SELECT station, MAX(measure) as max, MIN(measure) as min, AVG(measure) as mean
FROM measurements
GROUP BY station ORDER BY station;
"""
result = spark.sql(query).show()
TPC-H Benchmarks at Scale#
Digging a little deeper into Dask performance, we see most computation time is spent on I/O. Yes, this challenge is for fun! But a comparison predominantly based on which tool is faster at reading a CSV into memory does have its limitations. We thought we’d mention some other more meaningful performance comparisons.
We’ve run a more robust series of TPC-H Benchmarks comparing Dask, Polars, Spark, and DuckDB ranging in scale from 10GB to 10TB. We ran these benchmarks on the cloud using Coiled, which makes it easy to run your Python code in the cloud. Coiled creates ephemeral VMs in cloud account that match your local environment and then cleans everything up when you’re done.

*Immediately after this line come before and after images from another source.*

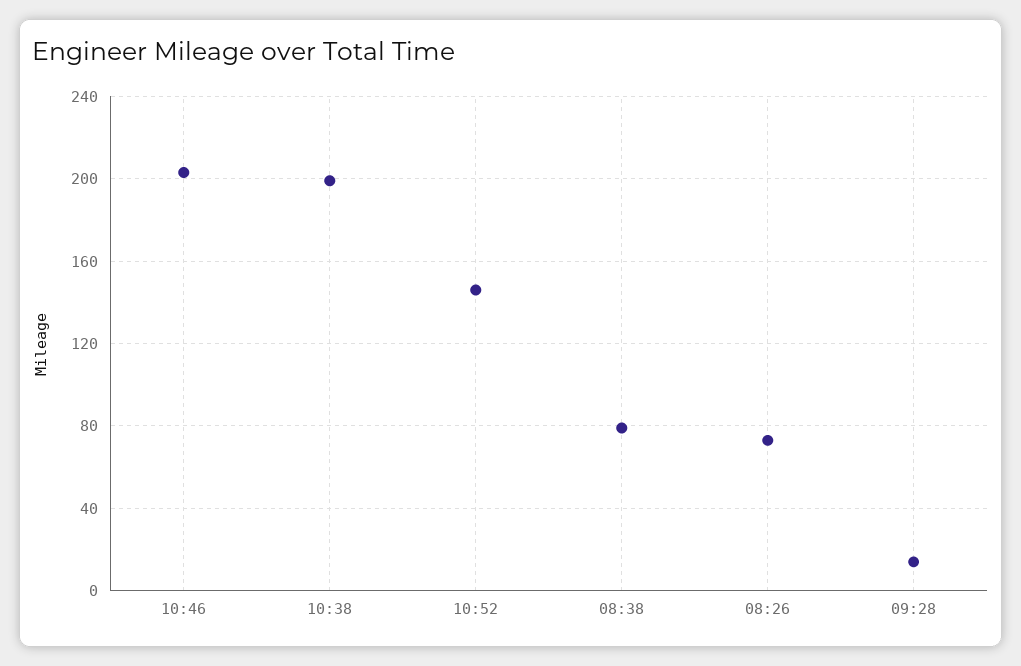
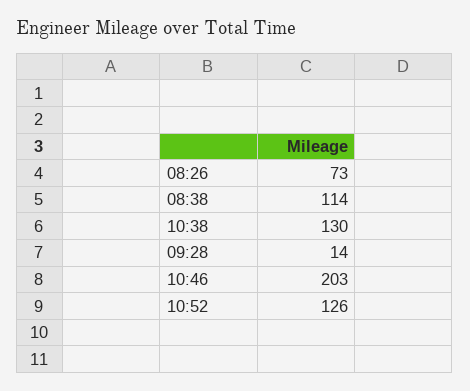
  {
    "10:46": 203,
-   "10:38": 200,
+   "10:38": 130,
-   "10:52": 145,
+   "10:52": 126,
-   "08:38": 80,
+   "08:38": 114,
    "08:26": 73,
    "09:28": 14
  }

No project wins, and it’s interesting analyzing the results.
Run the challenge yourself#
First, you’ll need to generate the dataset. For those who are also less familiar with Java, the setup instructions in Robin Moffat’s post are quite helpful.
Next, you’ll need a Python environment with latest version of dask
installed:
pip install dask-expr "dask[complete]"
Then you can run the challenge for Dask:
from dask.distributed import Client
import dask.dataframe as dd
client = Client()
df = dd.read_csv(
"measurements.txt",
sep=";",
header=None,
names=["station", "measure"],
engine='pyarrow',
dtype_backend='pyarrow'
)
df = df.groupby("station").agg(["min", "max", "mean"])

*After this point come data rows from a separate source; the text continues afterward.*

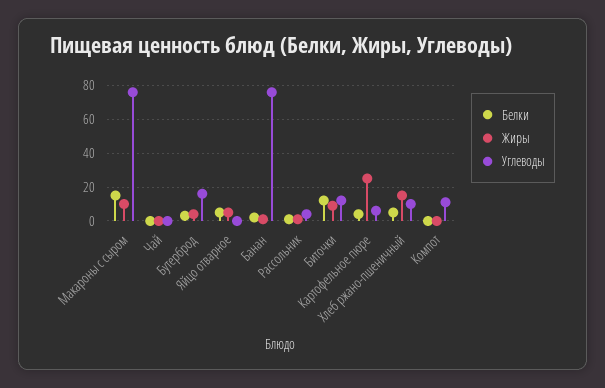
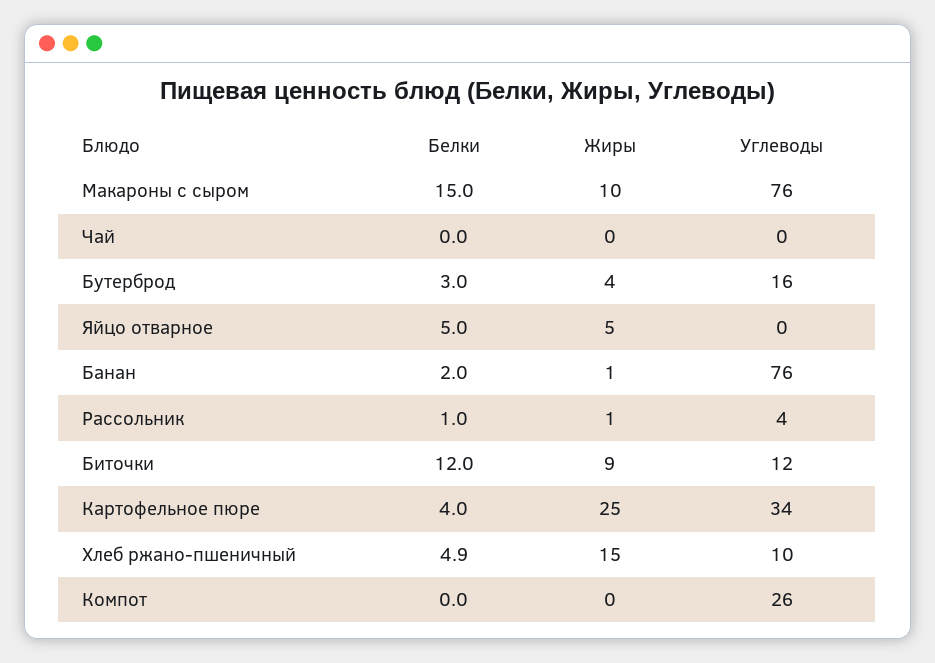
  {
    "Белки": {
      "Макароны с сыром": 15,
      "Чай": 0,
      "Бутерброд": 3,
      "Яйцо отварное": 5,
      "Банан": 2,
      "Рассольник": 1,
      "Биточки": 12,
      "Картофельное пюре": 4,
      "Хлеб ржано-пшеничный": 4.9,
      "Компот": 0
    },
    "Жиры": {
      "Макароны с сыром": 10,
      "Чай": 0,
      "Бутерброд": 4,
      "Яйцо отварное": 5,
      "Банан": 1,
      "Рассольник": 1,
      "Биточки": 9,
      "Картофельное пюре": 25,
      "Хлеб ржано-пшеничный": 15,
      "Компот": 0
    },
    "Углеводы": {
      "Макароны с сыром": 76,
      "Чай": 0,
      "Бутерброд": 16,
      "Яйцо отварное": 0,
      "Банан": 76,
      "Рассольник": 4,
      "Биточки": 12,
-     "Картофельное пюре": 5,
+     "Картофельное пюре": 34,
      "Хлеб ржано-пшеничный": 10,
-     "Компот": 10
+     "Компот": 26
    }
  }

df.columns = df.columns.droplevel()
df = df.sort_values("station").compute()
You might also consider running the one trillion row challenge which scales up this dataset to one trillion rows, or ~ 2.5 TB.
Acknowledgments#
Thanks to both of the earlier Python submissions from Matthew Aylward and Italo Nesi. And, of course, to Gunnar Morling for holding the challenge in the first place.